* _EXERCISE INSTRUCTIONS_: Give again, unaltered, the lines of the listing below that run from the line having "left elbow: (362, 523)" through the line having "left elbow: (542, 760)".

* _DATA_:
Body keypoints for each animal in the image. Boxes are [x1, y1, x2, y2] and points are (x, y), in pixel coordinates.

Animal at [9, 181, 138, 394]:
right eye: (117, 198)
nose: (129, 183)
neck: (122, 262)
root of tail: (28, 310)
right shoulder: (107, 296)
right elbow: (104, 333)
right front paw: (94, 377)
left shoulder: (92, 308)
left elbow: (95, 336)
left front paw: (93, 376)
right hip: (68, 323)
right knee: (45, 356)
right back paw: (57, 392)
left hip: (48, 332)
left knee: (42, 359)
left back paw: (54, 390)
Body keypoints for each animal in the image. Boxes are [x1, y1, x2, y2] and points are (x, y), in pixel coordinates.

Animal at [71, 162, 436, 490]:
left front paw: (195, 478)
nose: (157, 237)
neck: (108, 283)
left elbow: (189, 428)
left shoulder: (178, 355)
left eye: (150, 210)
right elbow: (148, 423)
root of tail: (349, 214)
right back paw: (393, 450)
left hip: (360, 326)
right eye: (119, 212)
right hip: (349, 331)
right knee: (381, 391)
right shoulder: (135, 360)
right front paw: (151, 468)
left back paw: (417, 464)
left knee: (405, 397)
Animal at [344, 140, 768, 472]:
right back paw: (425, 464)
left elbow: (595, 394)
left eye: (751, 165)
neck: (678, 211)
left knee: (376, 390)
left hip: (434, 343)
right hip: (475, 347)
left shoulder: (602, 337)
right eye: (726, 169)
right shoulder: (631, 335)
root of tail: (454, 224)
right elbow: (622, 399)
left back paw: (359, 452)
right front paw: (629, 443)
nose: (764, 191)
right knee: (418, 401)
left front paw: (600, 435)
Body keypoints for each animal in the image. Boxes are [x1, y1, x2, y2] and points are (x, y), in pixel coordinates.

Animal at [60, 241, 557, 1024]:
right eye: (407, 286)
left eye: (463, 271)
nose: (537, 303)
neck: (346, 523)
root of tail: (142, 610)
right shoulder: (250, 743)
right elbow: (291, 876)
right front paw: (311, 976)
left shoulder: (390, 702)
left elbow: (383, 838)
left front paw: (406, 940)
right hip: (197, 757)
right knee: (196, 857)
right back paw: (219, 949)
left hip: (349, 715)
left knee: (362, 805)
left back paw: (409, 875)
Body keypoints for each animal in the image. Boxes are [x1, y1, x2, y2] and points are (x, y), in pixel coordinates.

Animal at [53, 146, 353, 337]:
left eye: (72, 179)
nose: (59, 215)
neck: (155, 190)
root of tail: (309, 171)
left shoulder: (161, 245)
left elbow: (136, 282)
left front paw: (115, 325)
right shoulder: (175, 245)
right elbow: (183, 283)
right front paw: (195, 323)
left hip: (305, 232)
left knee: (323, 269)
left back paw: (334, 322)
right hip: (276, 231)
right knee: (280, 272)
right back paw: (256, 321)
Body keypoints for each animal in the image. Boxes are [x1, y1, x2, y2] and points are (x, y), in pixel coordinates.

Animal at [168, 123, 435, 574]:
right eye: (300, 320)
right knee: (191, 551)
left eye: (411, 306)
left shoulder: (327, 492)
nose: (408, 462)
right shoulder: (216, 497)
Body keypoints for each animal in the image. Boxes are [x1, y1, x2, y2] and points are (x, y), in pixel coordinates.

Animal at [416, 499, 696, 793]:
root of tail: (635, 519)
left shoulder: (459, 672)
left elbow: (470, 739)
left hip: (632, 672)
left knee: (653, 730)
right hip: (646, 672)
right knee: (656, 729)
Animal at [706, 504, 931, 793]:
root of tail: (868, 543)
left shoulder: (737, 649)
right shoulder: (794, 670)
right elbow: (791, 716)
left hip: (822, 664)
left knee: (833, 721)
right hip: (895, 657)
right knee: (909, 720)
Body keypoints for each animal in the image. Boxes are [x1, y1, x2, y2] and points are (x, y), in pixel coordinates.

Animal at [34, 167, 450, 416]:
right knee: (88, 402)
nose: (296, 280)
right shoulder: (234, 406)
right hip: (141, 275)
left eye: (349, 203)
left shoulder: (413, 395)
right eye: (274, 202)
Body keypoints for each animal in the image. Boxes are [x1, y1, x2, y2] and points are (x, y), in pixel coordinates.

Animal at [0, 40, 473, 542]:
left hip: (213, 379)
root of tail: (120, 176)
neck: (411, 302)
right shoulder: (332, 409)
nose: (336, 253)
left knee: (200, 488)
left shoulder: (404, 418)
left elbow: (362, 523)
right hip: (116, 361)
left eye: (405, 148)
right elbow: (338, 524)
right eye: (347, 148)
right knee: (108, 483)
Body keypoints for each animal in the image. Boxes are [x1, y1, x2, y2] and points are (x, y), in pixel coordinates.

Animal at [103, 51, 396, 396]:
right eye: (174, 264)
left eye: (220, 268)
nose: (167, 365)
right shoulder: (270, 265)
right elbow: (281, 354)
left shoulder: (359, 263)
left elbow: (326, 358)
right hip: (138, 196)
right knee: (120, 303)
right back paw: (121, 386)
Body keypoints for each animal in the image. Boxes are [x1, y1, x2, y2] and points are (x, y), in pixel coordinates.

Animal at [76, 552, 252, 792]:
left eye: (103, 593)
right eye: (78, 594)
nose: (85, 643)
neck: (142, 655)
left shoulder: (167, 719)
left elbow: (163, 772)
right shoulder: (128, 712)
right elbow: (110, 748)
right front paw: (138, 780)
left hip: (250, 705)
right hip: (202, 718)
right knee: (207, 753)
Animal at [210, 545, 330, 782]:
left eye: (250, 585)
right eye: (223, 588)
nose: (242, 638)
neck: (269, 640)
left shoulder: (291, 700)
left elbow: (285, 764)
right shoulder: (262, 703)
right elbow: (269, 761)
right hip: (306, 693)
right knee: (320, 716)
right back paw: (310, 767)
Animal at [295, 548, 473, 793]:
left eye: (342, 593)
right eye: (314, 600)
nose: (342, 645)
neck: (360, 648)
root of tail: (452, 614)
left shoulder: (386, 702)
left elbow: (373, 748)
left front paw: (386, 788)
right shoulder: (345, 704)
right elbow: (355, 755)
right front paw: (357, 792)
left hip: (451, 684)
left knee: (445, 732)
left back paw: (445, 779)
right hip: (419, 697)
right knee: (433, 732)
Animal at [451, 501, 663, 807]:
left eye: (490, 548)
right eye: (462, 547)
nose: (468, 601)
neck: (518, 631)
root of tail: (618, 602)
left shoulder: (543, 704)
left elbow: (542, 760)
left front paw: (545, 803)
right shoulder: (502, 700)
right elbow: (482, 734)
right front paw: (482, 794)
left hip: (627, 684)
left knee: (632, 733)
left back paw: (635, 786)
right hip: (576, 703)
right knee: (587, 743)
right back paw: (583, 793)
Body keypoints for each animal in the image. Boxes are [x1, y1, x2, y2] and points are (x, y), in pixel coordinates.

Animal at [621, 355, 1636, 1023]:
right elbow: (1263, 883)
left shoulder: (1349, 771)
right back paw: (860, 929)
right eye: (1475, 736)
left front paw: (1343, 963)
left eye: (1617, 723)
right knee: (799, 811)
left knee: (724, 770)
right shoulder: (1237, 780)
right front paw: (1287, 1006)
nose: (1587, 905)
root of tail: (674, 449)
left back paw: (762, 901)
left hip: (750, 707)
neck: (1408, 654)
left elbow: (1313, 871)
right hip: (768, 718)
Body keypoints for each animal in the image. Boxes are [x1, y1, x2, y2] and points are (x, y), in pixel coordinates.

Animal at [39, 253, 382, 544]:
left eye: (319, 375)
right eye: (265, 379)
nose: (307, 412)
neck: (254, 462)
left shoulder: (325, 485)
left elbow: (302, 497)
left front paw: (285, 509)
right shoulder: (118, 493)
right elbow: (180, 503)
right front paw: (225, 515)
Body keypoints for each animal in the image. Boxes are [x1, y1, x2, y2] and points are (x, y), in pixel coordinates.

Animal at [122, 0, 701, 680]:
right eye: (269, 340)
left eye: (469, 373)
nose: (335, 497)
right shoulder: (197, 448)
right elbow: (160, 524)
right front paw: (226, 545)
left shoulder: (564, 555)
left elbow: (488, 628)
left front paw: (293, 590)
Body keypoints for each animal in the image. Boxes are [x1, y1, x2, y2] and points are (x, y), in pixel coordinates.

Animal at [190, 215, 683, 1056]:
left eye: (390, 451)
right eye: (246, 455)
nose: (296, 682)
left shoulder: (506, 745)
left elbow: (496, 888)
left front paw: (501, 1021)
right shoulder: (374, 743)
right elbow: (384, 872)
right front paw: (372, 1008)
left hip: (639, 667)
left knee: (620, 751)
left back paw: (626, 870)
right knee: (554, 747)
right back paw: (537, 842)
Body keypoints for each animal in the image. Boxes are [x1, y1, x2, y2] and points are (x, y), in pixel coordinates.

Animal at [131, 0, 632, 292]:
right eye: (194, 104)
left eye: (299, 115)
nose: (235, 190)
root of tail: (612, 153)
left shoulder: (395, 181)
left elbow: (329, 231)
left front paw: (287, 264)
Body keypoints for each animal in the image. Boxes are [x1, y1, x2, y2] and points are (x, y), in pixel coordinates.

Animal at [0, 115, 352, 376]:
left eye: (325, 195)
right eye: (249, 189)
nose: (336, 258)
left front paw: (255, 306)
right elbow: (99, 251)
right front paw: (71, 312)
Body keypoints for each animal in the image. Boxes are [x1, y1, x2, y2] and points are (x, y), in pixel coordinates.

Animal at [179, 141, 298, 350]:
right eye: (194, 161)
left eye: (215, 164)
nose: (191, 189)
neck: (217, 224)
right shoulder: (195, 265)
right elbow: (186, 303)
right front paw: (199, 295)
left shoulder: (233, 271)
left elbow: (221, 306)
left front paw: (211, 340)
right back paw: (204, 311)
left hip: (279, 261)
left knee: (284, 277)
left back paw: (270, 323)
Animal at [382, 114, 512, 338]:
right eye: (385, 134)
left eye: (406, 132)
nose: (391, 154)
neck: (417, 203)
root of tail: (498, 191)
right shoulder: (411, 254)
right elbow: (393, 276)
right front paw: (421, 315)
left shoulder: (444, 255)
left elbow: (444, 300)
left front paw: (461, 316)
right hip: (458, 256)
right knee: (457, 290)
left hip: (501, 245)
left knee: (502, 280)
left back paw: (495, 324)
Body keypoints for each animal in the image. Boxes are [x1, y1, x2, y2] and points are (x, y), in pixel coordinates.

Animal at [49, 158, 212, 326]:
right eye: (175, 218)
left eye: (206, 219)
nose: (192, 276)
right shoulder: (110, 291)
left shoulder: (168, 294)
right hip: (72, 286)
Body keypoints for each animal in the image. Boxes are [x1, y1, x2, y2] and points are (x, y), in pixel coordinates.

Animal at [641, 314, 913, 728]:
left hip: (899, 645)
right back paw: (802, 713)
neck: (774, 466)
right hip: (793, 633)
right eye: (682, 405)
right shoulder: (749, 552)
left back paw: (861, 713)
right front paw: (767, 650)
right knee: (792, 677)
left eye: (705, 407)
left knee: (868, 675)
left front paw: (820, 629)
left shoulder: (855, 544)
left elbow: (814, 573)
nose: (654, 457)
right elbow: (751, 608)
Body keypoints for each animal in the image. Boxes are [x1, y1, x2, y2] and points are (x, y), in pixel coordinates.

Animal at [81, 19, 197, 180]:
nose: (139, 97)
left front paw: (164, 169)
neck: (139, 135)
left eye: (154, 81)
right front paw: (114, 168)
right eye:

* _WRITTEN ANSWER_:
left elbow: (362, 523)
right hip: (116, 361)
left eye: (405, 148)
right elbow: (338, 524)
right eye: (347, 148)
right knee: (108, 483)
Body keypoints for each animal in the image. Boxes are [x1, y1, x2, y2] and points are (x, y), in pixel coordinates.

Animal at [103, 51, 396, 396]:
right eye: (174, 264)
left eye: (220, 268)
nose: (167, 365)
right shoulder: (270, 265)
right elbow: (281, 354)
left shoulder: (359, 263)
left elbow: (326, 358)
right hip: (138, 196)
right knee: (120, 303)
right back paw: (121, 386)
Body keypoints for each animal in the image. Boxes are [x1, y1, x2, y2] and points are (x, y), in pixel coordinates.

Animal at [76, 552, 252, 792]:
left eye: (103, 593)
right eye: (78, 594)
nose: (85, 643)
neck: (142, 655)
left shoulder: (167, 719)
left elbow: (163, 772)
right shoulder: (128, 712)
right elbow: (110, 748)
right front paw: (138, 780)
left hip: (250, 705)
right hip: (202, 718)
right knee: (207, 753)
Animal at [210, 545, 330, 782]:
left eye: (250, 585)
right eye: (223, 588)
nose: (242, 638)
neck: (269, 640)
left shoulder: (291, 700)
left elbow: (285, 764)
right shoulder: (262, 703)
right elbow: (269, 761)
right hip: (306, 693)
right knee: (320, 716)
right back paw: (310, 767)
Animal at [295, 548, 473, 793]:
left eye: (342, 593)
right eye: (314, 600)
nose: (342, 645)
neck: (360, 648)
root of tail: (452, 614)
left shoulder: (386, 702)
left elbow: (373, 748)
left front paw: (386, 788)
right shoulder: (345, 704)
right elbow: (355, 755)
right front paw: (357, 792)
left hip: (451, 684)
left knee: (445, 732)
left back paw: (445, 779)
right hip: (419, 697)
right knee: (433, 732)
Animal at [451, 501, 663, 807]:
left eye: (490, 548)
right eye: (462, 547)
nose: (468, 601)
neck: (518, 631)
root of tail: (618, 602)
left shoulder: (543, 704)
left elbow: (542, 760)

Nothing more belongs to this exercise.